=== DATA FOR PROCESSING ===
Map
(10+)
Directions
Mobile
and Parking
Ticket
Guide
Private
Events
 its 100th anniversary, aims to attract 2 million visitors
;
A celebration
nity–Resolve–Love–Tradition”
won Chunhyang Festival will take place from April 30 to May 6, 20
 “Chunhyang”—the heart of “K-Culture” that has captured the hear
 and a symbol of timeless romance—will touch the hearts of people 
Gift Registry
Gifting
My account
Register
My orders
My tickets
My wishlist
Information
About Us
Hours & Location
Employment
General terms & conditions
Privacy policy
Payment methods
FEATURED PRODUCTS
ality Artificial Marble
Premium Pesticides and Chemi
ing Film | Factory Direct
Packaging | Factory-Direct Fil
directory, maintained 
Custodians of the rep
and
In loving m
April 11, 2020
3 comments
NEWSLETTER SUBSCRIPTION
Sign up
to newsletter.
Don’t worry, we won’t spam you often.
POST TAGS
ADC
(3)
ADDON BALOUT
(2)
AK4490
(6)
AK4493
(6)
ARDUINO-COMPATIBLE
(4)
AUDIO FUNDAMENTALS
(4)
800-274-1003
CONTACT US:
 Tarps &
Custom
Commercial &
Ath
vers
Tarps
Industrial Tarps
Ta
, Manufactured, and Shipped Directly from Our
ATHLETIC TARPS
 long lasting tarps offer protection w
===
=== DATA FOR PROCESSING ===
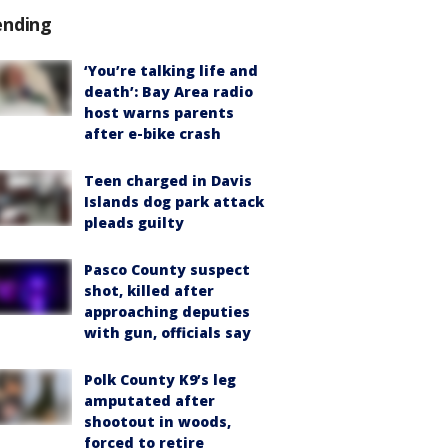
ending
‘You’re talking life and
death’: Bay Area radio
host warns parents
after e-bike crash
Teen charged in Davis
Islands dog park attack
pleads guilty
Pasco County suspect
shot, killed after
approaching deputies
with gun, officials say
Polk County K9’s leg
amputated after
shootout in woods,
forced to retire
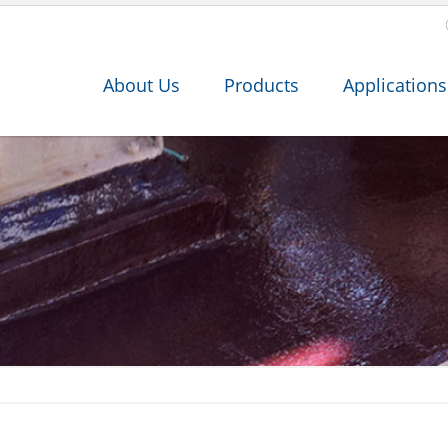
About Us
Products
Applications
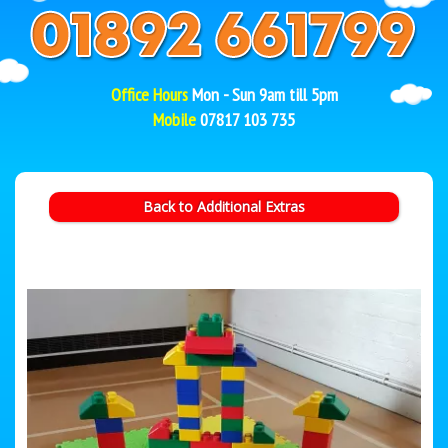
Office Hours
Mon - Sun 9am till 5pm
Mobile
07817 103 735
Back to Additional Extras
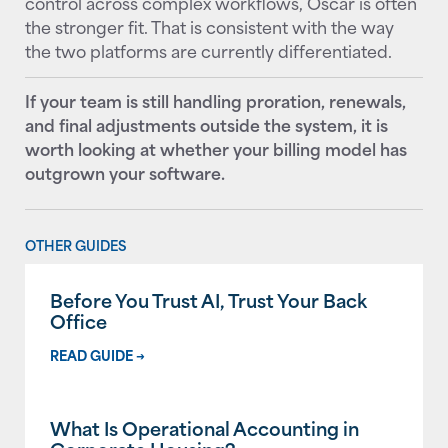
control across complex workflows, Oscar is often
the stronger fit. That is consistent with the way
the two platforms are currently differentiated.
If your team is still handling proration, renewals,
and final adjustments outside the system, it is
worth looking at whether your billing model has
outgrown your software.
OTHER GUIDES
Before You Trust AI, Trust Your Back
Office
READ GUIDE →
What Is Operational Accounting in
===
=== DATA FOR PROCESSING ===
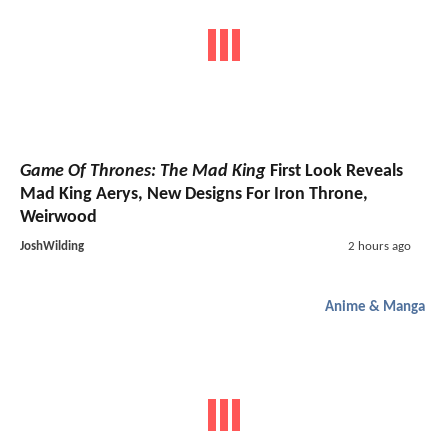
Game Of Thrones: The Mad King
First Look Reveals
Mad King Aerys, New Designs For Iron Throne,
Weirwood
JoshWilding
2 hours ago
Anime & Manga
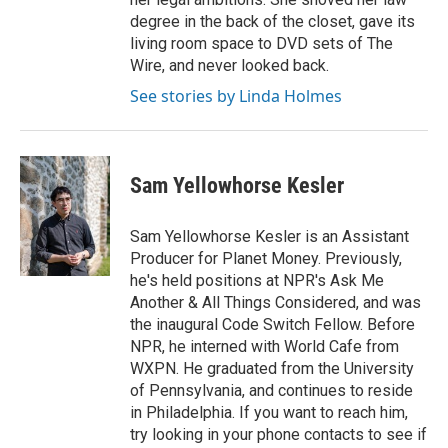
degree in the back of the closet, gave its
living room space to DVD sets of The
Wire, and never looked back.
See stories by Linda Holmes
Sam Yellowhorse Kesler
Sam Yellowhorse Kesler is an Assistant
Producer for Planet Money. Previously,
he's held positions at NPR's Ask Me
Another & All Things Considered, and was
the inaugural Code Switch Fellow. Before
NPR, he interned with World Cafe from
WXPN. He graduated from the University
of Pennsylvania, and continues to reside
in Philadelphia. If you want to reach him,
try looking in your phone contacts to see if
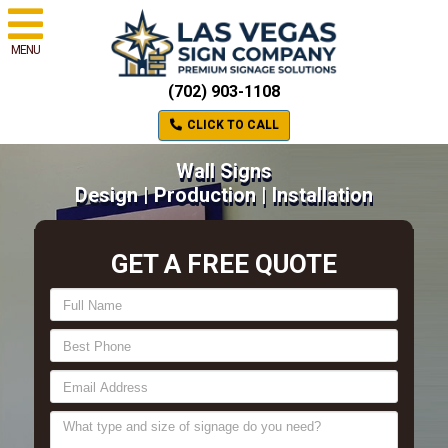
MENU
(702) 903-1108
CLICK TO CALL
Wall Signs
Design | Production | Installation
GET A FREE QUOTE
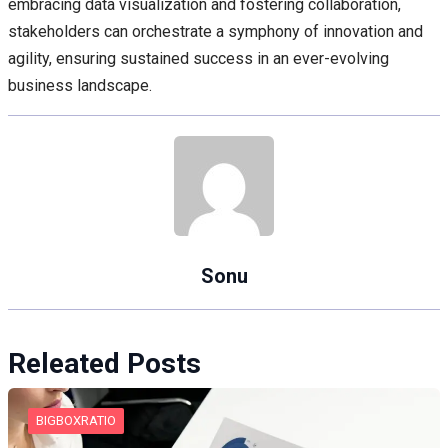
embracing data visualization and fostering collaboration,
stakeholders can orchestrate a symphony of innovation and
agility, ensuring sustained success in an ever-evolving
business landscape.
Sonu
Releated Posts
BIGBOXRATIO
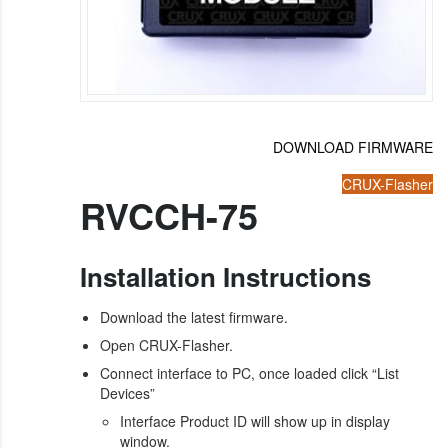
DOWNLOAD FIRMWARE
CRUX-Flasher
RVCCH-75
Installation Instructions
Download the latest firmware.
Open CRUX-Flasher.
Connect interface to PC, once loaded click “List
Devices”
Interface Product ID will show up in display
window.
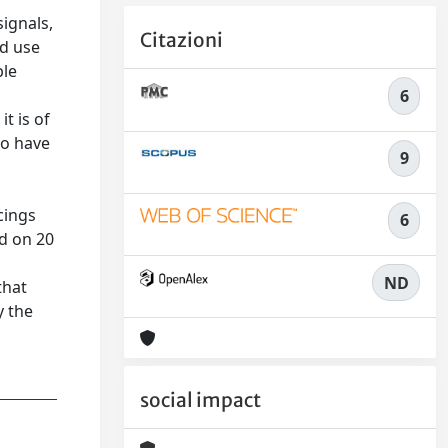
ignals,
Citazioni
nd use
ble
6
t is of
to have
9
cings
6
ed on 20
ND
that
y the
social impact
===
PROBLEM REQUIREMENTS: State how many lines in the entries above contain the string "Factory". Give only the number.

RESPONSE TO THE EXERCISE: 2